Directions: Reproduce the data beginning at the line that contains "complete the coursework, prepare" and stopping after the line that contains "Exam prep is where many", swapping every "students" for "learners" and leaving everything else unchanged.

Stored data entries

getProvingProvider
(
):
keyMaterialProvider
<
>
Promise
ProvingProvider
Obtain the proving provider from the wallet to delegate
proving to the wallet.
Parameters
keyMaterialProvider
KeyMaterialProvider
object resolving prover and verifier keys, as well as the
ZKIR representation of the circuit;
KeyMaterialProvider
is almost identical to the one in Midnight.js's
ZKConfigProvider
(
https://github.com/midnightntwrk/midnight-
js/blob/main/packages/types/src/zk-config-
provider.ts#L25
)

--

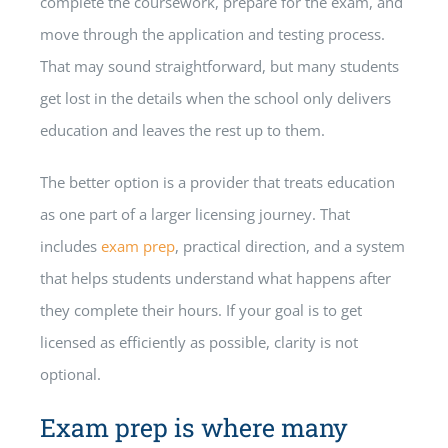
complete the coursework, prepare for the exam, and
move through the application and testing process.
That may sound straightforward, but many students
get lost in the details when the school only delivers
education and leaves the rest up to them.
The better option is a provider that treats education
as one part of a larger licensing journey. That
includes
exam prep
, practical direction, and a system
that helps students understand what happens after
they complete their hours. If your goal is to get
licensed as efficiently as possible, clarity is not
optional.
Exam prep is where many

Your response:
complete the coursework, prepare for the exam, and
move through the application and testing process.
That may sound straightforward, but many learners
get lost in the details when the school only delivers
education and leaves the rest up to them.
The better option is a provider that treats education
as one part of a larger licensing journey. That
includes
exam prep
, practical direction, and a system
that helps learners understand what happens after
they complete their hours. If your goal is to get
licensed as efficiently as possible, clarity is not
optional.
Exam prep is where many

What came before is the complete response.